### PROVIDED MATERIAL

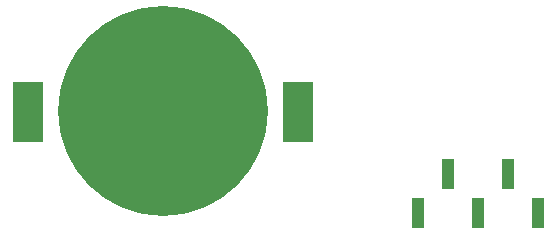
<source format=gbr>
G04 #@! TF.GenerationSoftware,KiCad,Pcbnew,5.0.1-33cea8e~68~ubuntu18.04.1*
G04 #@! TF.CreationDate,2018-11-21T15:29:58-05:00*
G04 #@! TF.ProjectId,Christmas_2018,4368726973746D61735F323031382E6B,A1*
G04 #@! TF.SameCoordinates,Original*
G04 #@! TF.FileFunction,Paste,Bot*
G04 #@! TF.FilePolarity,Positive*
%FSLAX46Y46*%
G04 Gerber Fmt 4.6, Leading zero omitted, Abs format (unit mm)*
G04 Created by KiCad (PCBNEW 5.0.1-33cea8e~68~ubuntu18.04.1) date Wed 21 Nov 2018 03:29:58 PM EST*
%MOMM*%
%LPD*%
G01*
G04 APERTURE LIST*
%ADD10R,2.540000X5.080000*%
%ADD11C,17.780001*%
%ADD12R,1.000000X2.510000*%
G04 APERTURE END LIST*
D10*
G04 #@! TO.C,U2*
X121920000Y-108712000D03*
X144780000Y-108712000D03*
D11*
X133350000Y-108585000D03*
G04 #@! TD*
D12*
G04 #@! TO.C,J1*
X165100000Y-117225000D03*
X160020000Y-117225000D03*
X154940000Y-117225000D03*
X162560000Y-113915000D03*
X157480000Y-113915000D03*
G04 #@! TD*
M02*

</source>
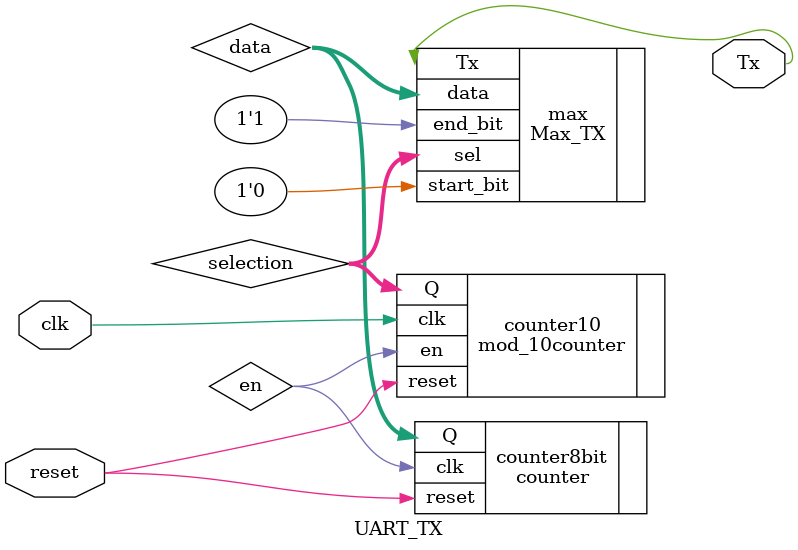
<source format=v>
`timescale 1ns / 1ps


module UART_TX(
    input clk,
    input reset,
    output Tx
    );
    
    wire [7:0] data;
    wire en;
    wire [3:0] selection;
    
    Max_TX max(
    .start_bit(1'b0),
    .data(data),
    .end_bit(1'b1),
    .sel(selection),
    .Tx(Tx)
    );
    
    mod_10counter counter10(
    .clk(clk),
    .reset(reset),
    .Q(selection),
    .en(en)
    );
    
    counter counter8bit(
    .clk(en),
    .reset(reset),
    .Q(data)
    );
  
endmodule

</source>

### EXERCISE PROMPT
Copy each line of the entries that includes the word "format".

### FINAL ANSWER
<source format=gbr>
G04 Gerber Fmt 4.6, Leading zero omitted, Abs format (unit mm)*
<source format=v>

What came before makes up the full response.